[Görevler ve alıştırmalar]
A. Avukatların sorunlarını anlatan metinle şu ifadelerin uyuşup uyuşmadığını evet ya da hayır ile belirtin ve her yanıtın yanına metindeki belirleyici sözleri birebir alıntılayın: (i) Gürsel, CMK uyarınca görevlendirilen avukatların ücret sorunlarının çözüldüğünü söylüyor. (ii) Görevlendirilen avukatların masraf ve yol giderleri ödenmiyor. (iii) Türkiye Barolar Birliği yönetenlerinin girişimleri sonuç vermiş.
B. Avukatların sorunlarını anlatan metni kaldığı yerden sürdürün.

[Metin parçası]
Gürsel, "Yeni adli yıla yine büyük mesleki sorunlarla giriyoruz. Halen mesleki faaliyetleri, insan hakları savunuculuğu gibi faaliyetler nedeniyle şiddete maruz kalan, öldürülen ya da ‘terör örgütü üyeliği’ gibi baktığı davalarla özdeşleştirildiği ve bu suçlamalarla tutuklu yargılandığı süreçte avukatların bile makul bir süre içinde yargılama ve serbest bırakılma hakkının garanti altında olmadığı bir yargılama faaliyeti ile karşı karşıyayız” ifadelerini kullandı.
Avukatların sosyal ve
ekonomik sorunları ağırlaşıyor
Mesleki çalışma alanlarının her geçen gün daraldığını ve avukatların sosyal ve ekonomik sorunlarının ağırlaştığını söyleyen Gürsel, “Adli Yardım ve CMK uyarınca hukuki yardım sunmak üzere görevlendirilen avukatların ücret ve diğer ödeme sorunları hala çözülmedi. Yirmi dört saat esasıyla ve zor şartlar altında şehrin birçok farklı yerinde bulunan karakollara ve ilçelere, zor durumda olan insanlara hukuki yardım sunmak üzere görevlendirilen avukatlara, sözü bile edilemeyecek bir ücret ödenmekte, masraf ve yol giderleri de ödenmediğinden bu cüzi ücret yol giderini bile karşılayamıyor. Bu sorunlar karşısında geçim sıkıntısı yaşayan meslektaşlarımızın hayatına son vererek intiharların arttığı son süreçte uzun bir süredir, Adalet Bakanlığı ve diğer ilgili makamlar nezdinde meslek örgütü temsilcilerimizin ve Türkiye Barolar Birliği yönetenlerinin girişimleri hala sonuç vermedi. Herkesin şunu çok iyi bilmesi gerekir ki, biz bu angaryaya, insanları savunmasız bırakmamak ve insan haklarına olan saygımız nedeniyle katlanıyoruz. Yetkililerden yeni adli yılda mutlaka bu soruna kesin bir çözüm getirilmesini ve asgari ücret tarifesinde yapılacak düzenlemelerin gerçek ücretlere dönüştürülerek vergi istisnaları kapsamında düzenlemeler yapılmasını bekliyoruz” çağrısı yaptı.

[Kayıtlı bilgiler]
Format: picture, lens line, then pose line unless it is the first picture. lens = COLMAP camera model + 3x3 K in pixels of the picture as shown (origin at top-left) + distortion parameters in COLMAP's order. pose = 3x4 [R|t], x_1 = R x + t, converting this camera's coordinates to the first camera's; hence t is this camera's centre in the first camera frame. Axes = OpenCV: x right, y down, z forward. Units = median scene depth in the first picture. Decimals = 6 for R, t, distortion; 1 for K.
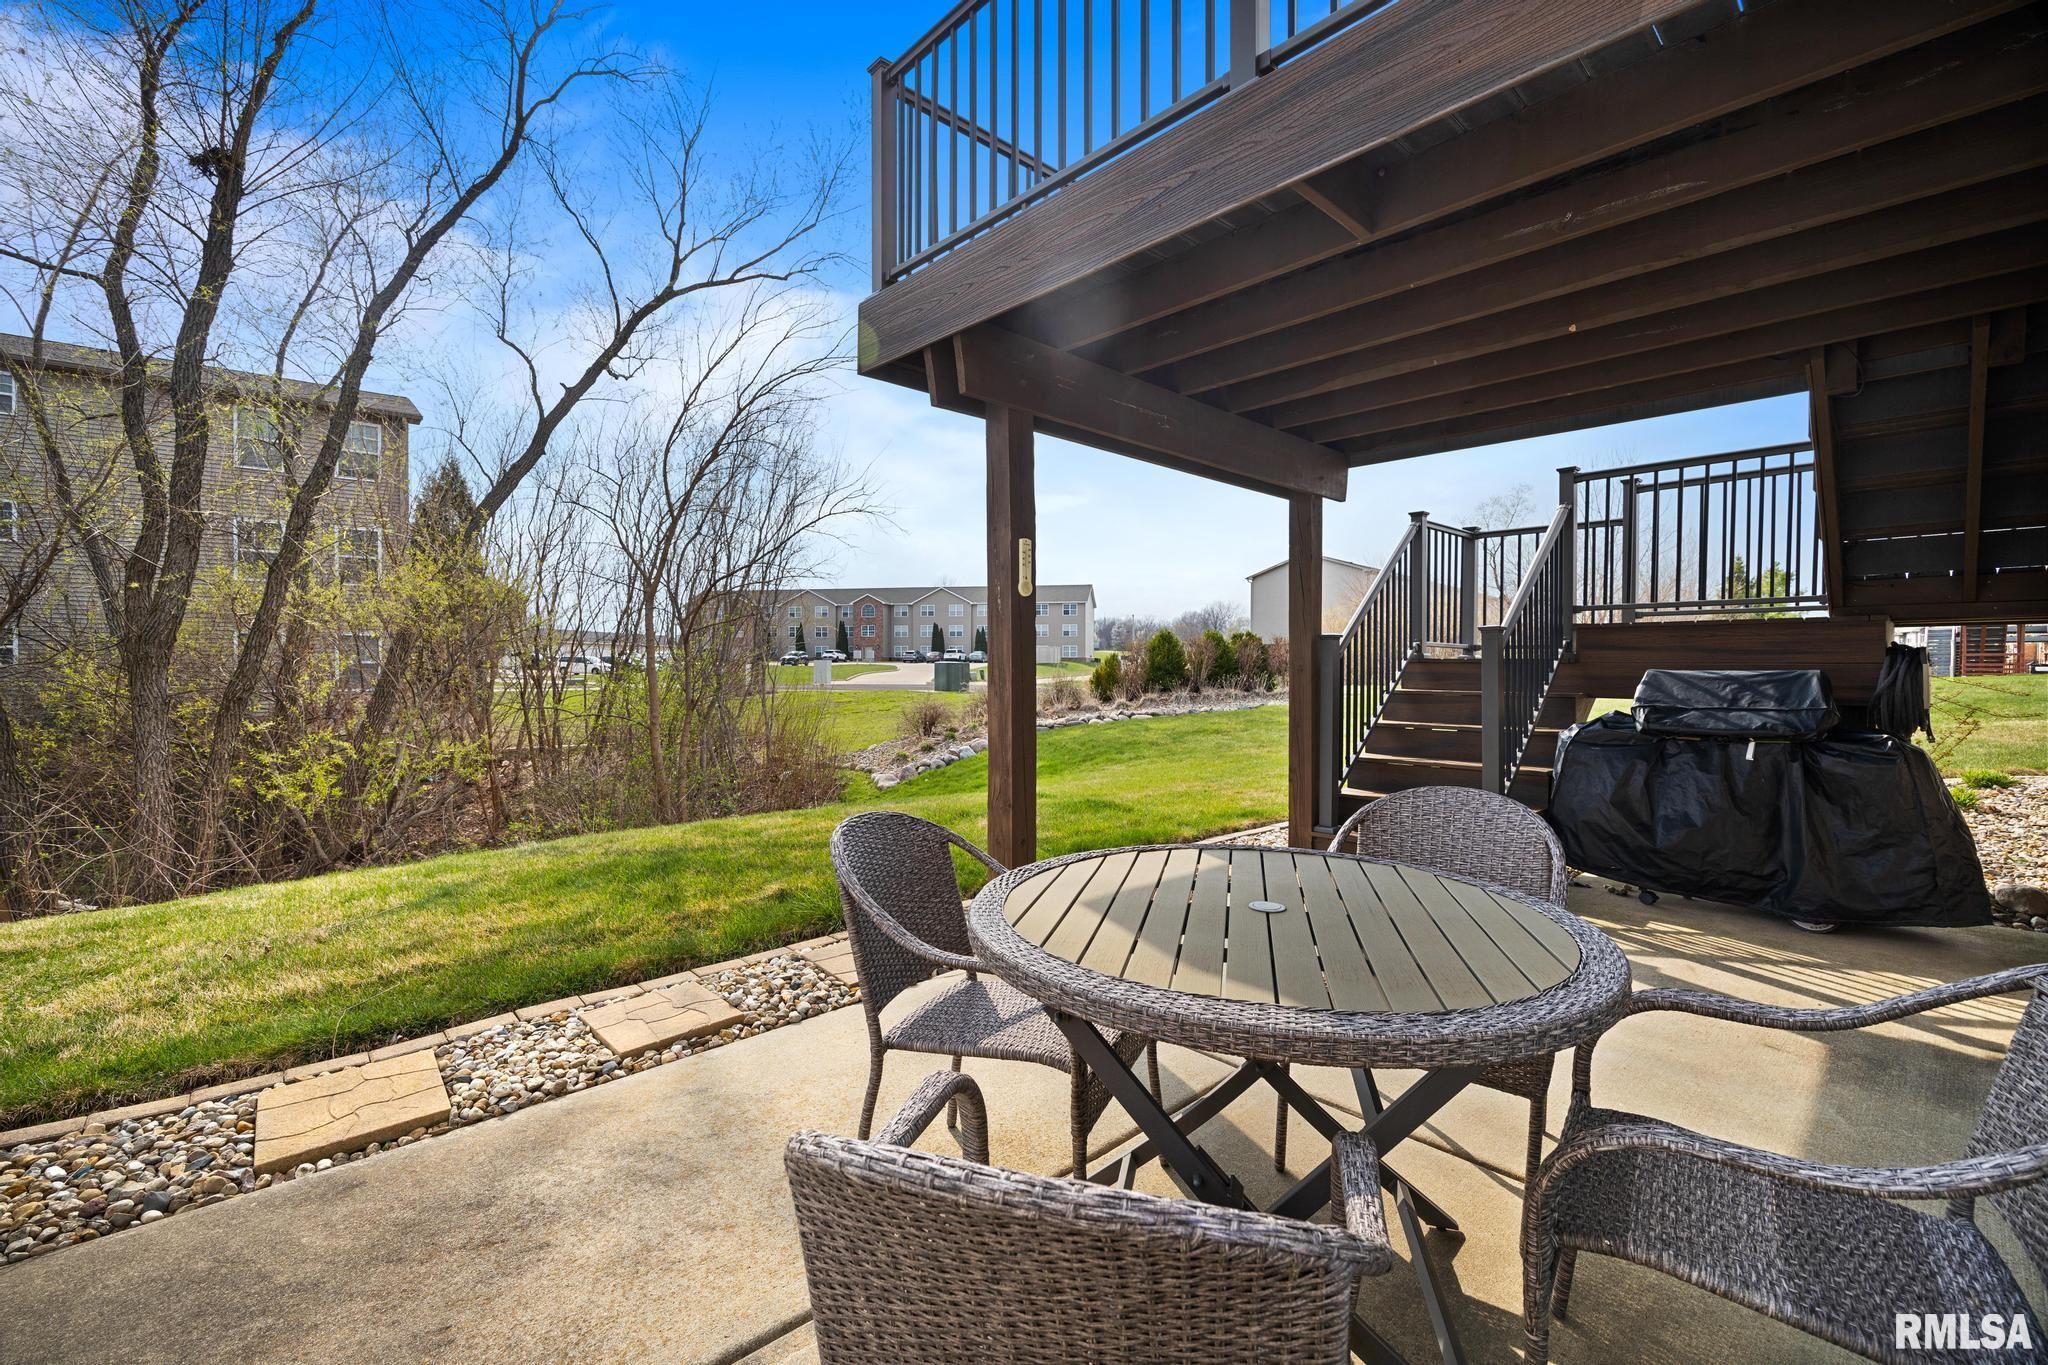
lens RADIAL K [[850.7, 0, 1024.0], [0, 850.7, 682.5], [0, 0, 1]] dist [-0.000456, -0.000070]
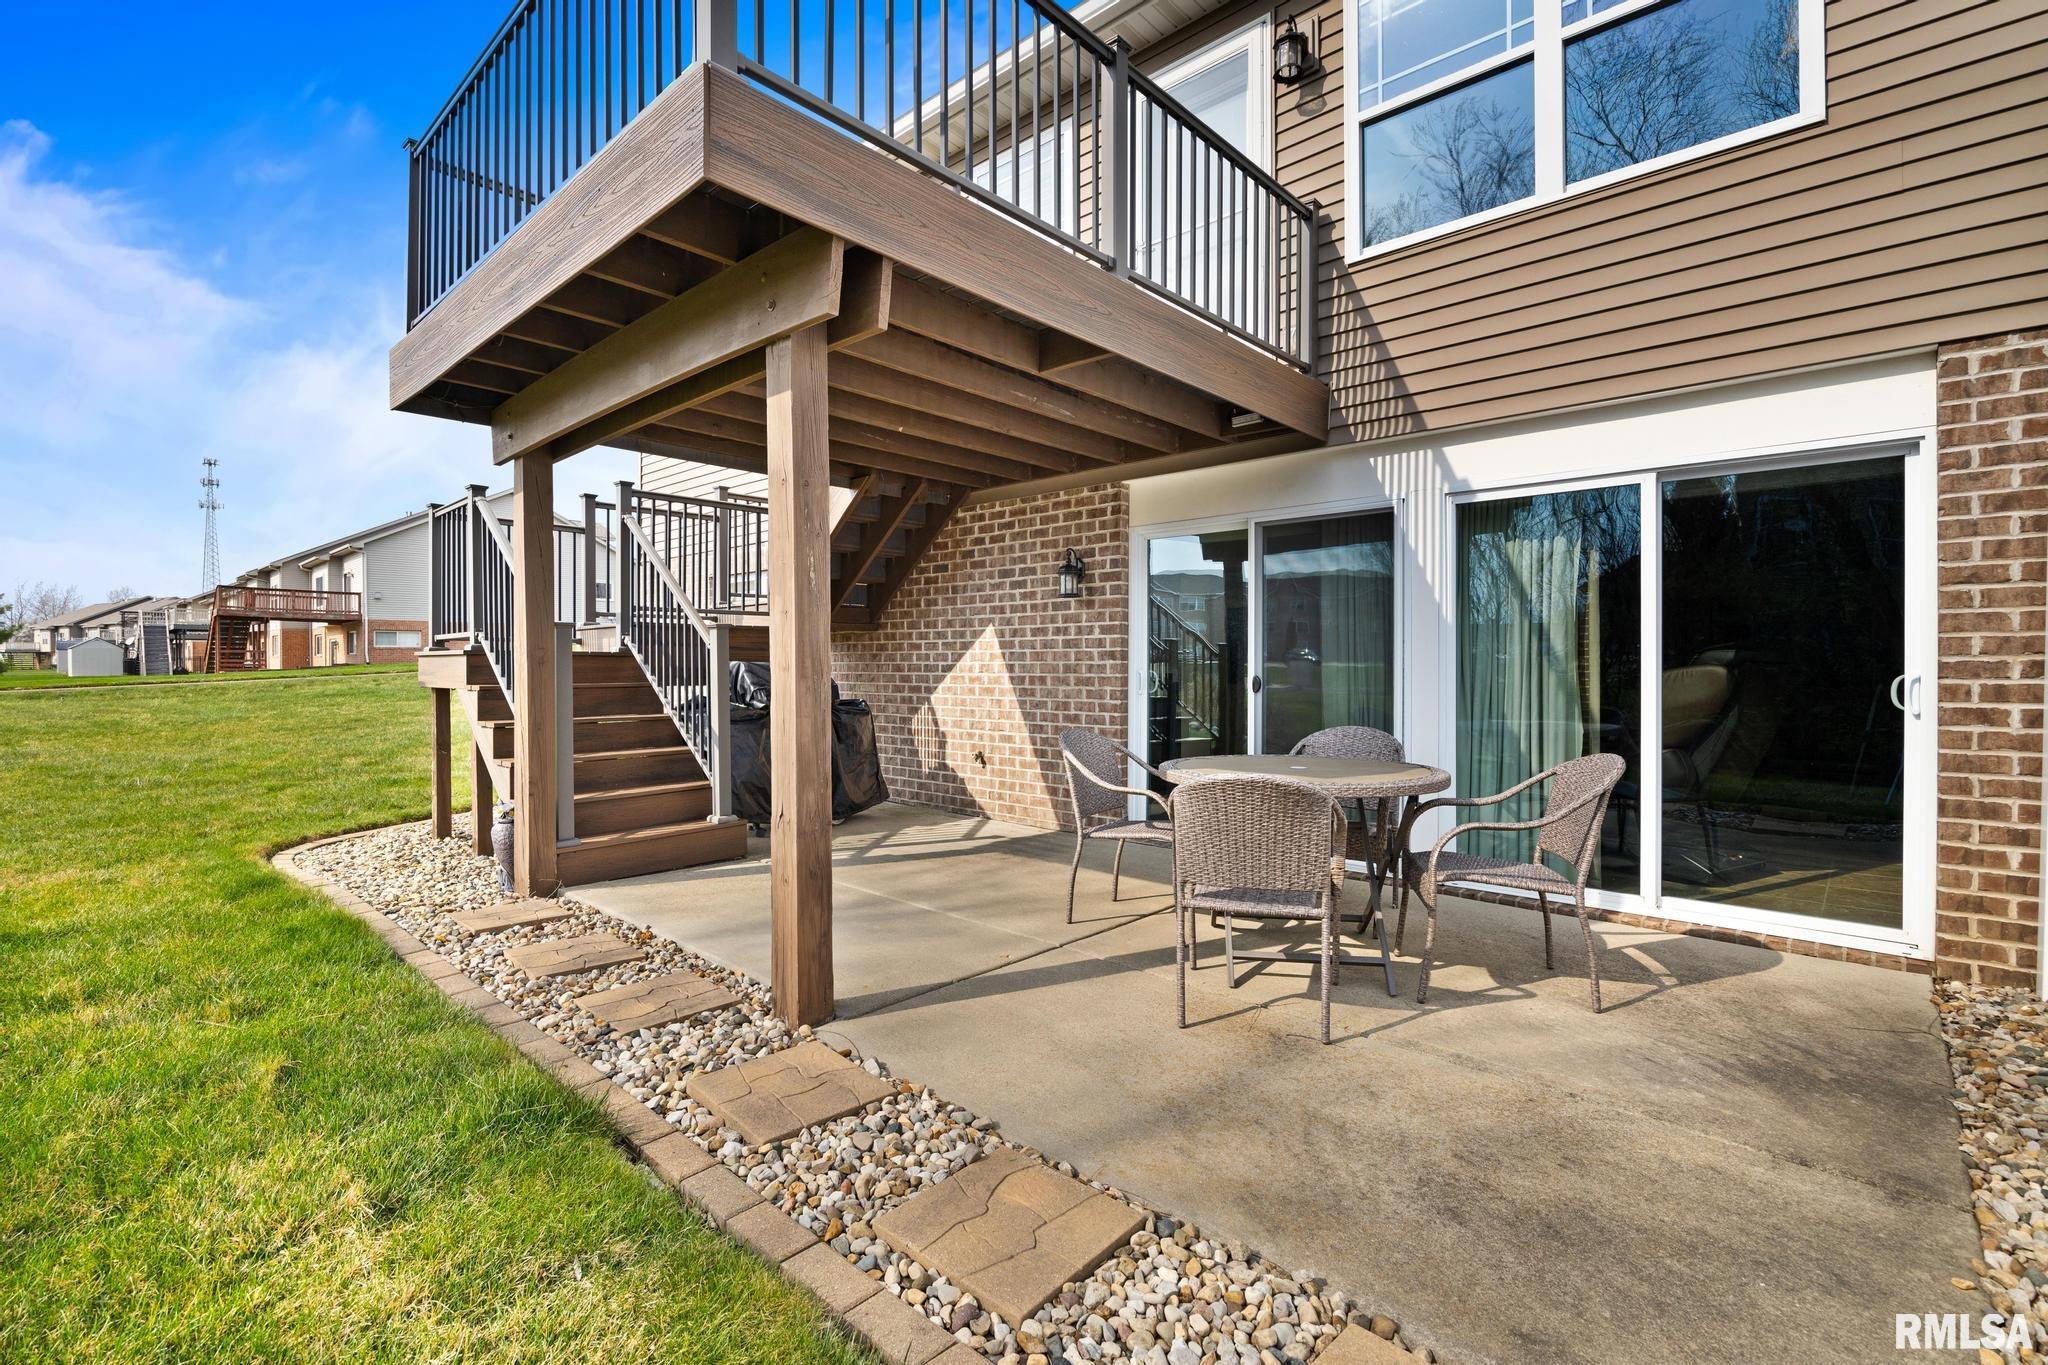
lens RADIAL K [[896.8, 0, 1024.0], [0, 896.8, 682.5], [0, 0, 1]] dist [0.000042, 0.000040]
pose [[-0.075835, -0.015815, 0.996995, -1.236397], [0.008505, 0.999828, 0.016506, -0.001747], [-0.997084, 0.009732, -0.075688, 1.203054]]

[Etkinlik cevapları]
A.
(i) Hayır: "Adli Yardım ve CMK uyarınca hukuki yardım sunmak üzere görevlendirilen avukatların ücret ve diğer ödeme sorunları hala çözülmedi."
(ii) Evet: "masraf ve yol giderleri de ödenmediğinden bu cüzi ücret yol giderini bile karşılayamıyor."
(iii) Hayır: "meslek örgütü temsilcilerimizin ve Türkiye Barolar Birliği yönetenlerinin girişimleri hala sonuç vermedi."

B.
Hukuk fakültelerine giriş
sıralaması 50 bine çekilmeli
“Yargının en önemli sacayağı olan savunmanın gücü yargının da gücünü ve kalitesini arttırması için kaliteli hukuk eğitimi elzem” diyen Başkan Adayı Gürsel, “Hukuk Fakültelerinin sayısının arttırılması, her yıl 20 bin ve üstünde yüksek kontenjanların oluşması, yetersiz akademik kadrolar ile mesleki kalitede meydana gelen erozyon, diplomalarımızın niteliğini ve mesleğin seçkinliğine zarar veriyor. Yeni fakülteler açılmamalı, hukuk fakültelerine giriş sıralaması 50 bine çekilmeli ve akademik kadrolar güçlendirilmeli” önerisinde bulundu.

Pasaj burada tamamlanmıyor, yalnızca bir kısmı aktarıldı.